Game Design Classes?
Scott 'dolo' Leonard asks: "A while back, you might remember, I taught about 200 people in an IRC level design course, where students would complete a number of assignments for grading and grow with the course to meet their personal goals. Right now I am in the process of working up a proposal for my local college to get a game design course approved for Fall 2002. This course would hammer out the fundamentals of designing a game, what works and what doesn't. Before I begin, I was hoping that the community might have some input as to what they would want in a course of this nature."
"Basically, this would be an IRC class where students would walk away with something tangible regarding game design, and approaches therein. Obviously we would focus on the aspects of games today, and different types of games, but we would also have to look at a regiment of building smart games that impact the bottom line of a company positively.
Send all input to sleonard@planetquake.com and I will post any and all comments to Dteam, where applicable. Please contact me if you have any comments."
Umm... doesn't this kinda defeat the purpose of an Ask Slashdot? You know, where we all get to do the communal comment thing and learn from one another and, if we've all been really good, make s'mores at the end of the night?
As so: I'd honestly love to see a course that deals with that elusive first hurdle -- getting startup funding. Where to start looking, how much proof-of-concept is needed, etc. Seems like we've all got ideas for that one perfect game (just like everyone claims to have that one great novel in them) but no concept of how much soul-selling is involved in even thinking of getting it to market.
That is to say, a course less about coding and more about coinage. (A sad reality, but a true one.)

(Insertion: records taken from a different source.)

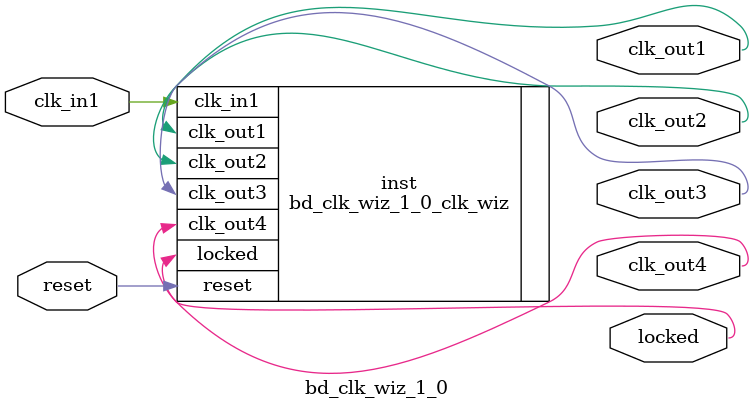
<source format=v>


`timescale 1ps/1ps

(* CORE_GENERATION_INFO = "bd_clk_wiz_1_0,clk_wiz_v5_4_3_0,{component_name=bd_clk_wiz_1_0,use_phase_alignment=true,use_min_o_jitter=false,use_max_i_jitter=false,use_dyn_phase_shift=false,use_inclk_switchover=false,use_dyn_reconfig=false,enable_axi=0,feedback_source=FDBK_AUTO,PRIMITIVE=MMCM,num_out_clk=4,clkin1_period=10.000,clkin2_period=10.000,use_power_down=false,use_reset=true,use_locked=true,use_inclk_stopped=false,feedback_type=SINGLE,CLOCK_MGR_TYPE=NA,manual_override=false}" *)

module bd_clk_wiz_1_0 
 (
  // Clock out ports
  output        clk_out1,
  output        clk_out2,
  output        clk_out3,
  output        clk_out4,
  // Status and control signals
  input         reset,
  output        locked,
 // Clock in ports
  input         clk_in1
 );

  bd_clk_wiz_1_0_clk_wiz inst
  (
  // Clock out ports  
  .clk_out1(clk_out1),
  .clk_out2(clk_out2),
  .clk_out3(clk_out3),
  .clk_out4(clk_out4),
  // Status and control signals               
  .reset(reset), 
  .locked(locked),
 // Clock in ports
  .clk_in1(clk_in1)
  );

endmodule

</source>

I spent 10 minutes writing about this then Mozilla quit on me, so I'll keep it short out of frustration.
Teach them to use cross-platform toolkits (SDL, Crystalspace) and APIs (OpenGL, OpenAL) whenever possible. Companies don't put out Mac games because they're too lazy, or they don't want to spend money having someone else port it (and in-house developers are too busy fixing known release bugs). If you can tell your employer 'the game is ready to go gold, and we can ship Windows, Mac, and Linux versions immediately', they'll know that, even if they don't release right away, it's easy to do sooner rather than later, and if they DO release them at the same time, people will love you. I refuse to buy The Sims because they don't care about Mac users (we're two expansion packs behind so far, and I don't know if we'll ever get them), but if a company shows that they actually care about Mac users, rather than 'hey, these apple things, can they play games too?', I'll look more favourably upon them. Maybe I won't get this game, but I'll consider it, or the next one, more seriously.
Teach them to code well, not fast. Putting out a good game eventually is better than putting out a crappy game now. That being said, don't be Daikatana (putting out a crappy game eventually isn't the way to go). Teach them that bugs at release and patches a few months down the road are going to translate into people buying it from the bargain bin in six months, after fifteen patches, and that bad code, even if they're told 'write bad code, but make it fast', may be the boss' fault at release, but it's the programmers' fault when the company has to cut jobs. If you need another month to test, tell them that the game is unstable and corrupts important files (well, that's getting borderline). Besides, if nothing else, 'finishing' a game, having it lambasted with bad reviews, and then having to spend the next year patching bugs under pressure is not as fulfilling as being done when you're done.
Other points about games that are worth mentioning. If there's any way to make a game expandable and provide something different even over time (Half-Life mods, Escape Velocity plugins, Warcraft Maps, UT online play, Fallout open-ended play, Everquest expansions), it will improve your bottom line substantially. Half-Life and assorted add-ons are still selling for $30-$50 (depending on the store and the valuation of your country's particular dollar on the currency exchanges). This is a design decision, of course, but if they've got input, they should suggest it. Multiplayer is a quick-and-dirty solution, but look into other options. Even today, I'm scouring the city for Fallout 2, because it's such a fun game, and my friends still LAN party with UT. Not only will it increase sales at launch-time, money will keep trickling in long after the final patch goes live and the code is archived to a CVS server in the basement.
This is just the ideas I can think of right now. I'm sure other people can add more, but this is what I like.
--Dan
One of the most informative sites I have been to that teaches like you did is https://www.gameinstitute.com/gi/. You could perhaps show your college this and get some ideas from it.
Hope this helps.
-Vic
See, when I think of game design, I think of two seperate things:
1) Graphics and concept design
This is totally out of my realm. I imagine there are all sorts of software packages to learn and various gaming "styles" out there to learn.
2) Gaming engine design
This is what I would consider the actual programming. For this, I have to imagine that the biggest requirement is a strong physics background. Granted, there are many APIs out there for game design, but to my knowledge, they don't offer much world physics which is the key in gaming design.
I would recommend developing a physics for game designers lecture (I actually saw a book on this at B&N recently). Another area would be artifical intellegence. The only thing I really worked with here was QuakeC but that was a long time ago. I would imagine that a good lecture here on the limitations of gaming AI would be of great use.